> What the exercise asks
Pull out every line below that contains the string "order", copying each such line in full.

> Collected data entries
## START
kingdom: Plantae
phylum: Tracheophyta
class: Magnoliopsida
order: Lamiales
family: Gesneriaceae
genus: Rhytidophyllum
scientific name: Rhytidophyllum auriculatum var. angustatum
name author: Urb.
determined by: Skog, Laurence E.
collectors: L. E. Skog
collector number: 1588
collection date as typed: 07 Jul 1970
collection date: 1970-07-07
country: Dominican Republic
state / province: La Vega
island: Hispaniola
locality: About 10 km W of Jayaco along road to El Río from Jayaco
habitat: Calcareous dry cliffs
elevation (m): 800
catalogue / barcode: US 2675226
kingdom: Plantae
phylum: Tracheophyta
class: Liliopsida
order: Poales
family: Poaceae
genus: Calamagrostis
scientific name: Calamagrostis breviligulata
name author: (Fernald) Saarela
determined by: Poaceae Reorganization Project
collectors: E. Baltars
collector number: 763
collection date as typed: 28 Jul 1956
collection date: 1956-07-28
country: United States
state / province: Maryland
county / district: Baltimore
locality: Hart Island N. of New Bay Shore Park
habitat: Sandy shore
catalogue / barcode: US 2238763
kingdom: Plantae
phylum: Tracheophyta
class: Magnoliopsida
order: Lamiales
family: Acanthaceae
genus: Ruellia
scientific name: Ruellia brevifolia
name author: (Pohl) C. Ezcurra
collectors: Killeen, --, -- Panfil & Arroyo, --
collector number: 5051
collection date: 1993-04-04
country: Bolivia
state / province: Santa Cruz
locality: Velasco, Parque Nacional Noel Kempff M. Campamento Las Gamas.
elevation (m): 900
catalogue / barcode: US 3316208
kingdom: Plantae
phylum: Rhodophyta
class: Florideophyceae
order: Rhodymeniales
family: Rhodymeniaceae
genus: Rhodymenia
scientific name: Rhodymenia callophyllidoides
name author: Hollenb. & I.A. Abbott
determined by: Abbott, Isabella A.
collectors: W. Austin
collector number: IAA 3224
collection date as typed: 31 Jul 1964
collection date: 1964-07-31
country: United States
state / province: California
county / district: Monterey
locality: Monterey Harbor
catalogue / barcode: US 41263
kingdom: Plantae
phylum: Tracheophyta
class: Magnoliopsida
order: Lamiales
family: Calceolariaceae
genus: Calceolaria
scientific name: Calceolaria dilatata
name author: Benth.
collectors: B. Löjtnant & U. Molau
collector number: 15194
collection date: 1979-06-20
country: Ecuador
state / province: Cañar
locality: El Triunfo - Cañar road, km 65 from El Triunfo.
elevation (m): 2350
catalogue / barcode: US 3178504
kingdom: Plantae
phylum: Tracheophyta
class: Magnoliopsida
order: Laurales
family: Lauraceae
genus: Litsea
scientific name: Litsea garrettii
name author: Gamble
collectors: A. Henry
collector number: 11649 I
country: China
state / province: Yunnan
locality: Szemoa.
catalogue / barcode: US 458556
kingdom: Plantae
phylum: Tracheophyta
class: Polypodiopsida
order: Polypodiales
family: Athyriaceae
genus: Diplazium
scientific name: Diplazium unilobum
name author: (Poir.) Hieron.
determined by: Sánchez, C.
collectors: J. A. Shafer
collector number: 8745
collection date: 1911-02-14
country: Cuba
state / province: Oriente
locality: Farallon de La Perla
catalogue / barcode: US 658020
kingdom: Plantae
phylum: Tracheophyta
## END
> Task answer
order: Lamiales
order: Poales
order: Lamiales
order: Rhodymeniales
order: Lamiales
order: Laurales
order: Polypodiales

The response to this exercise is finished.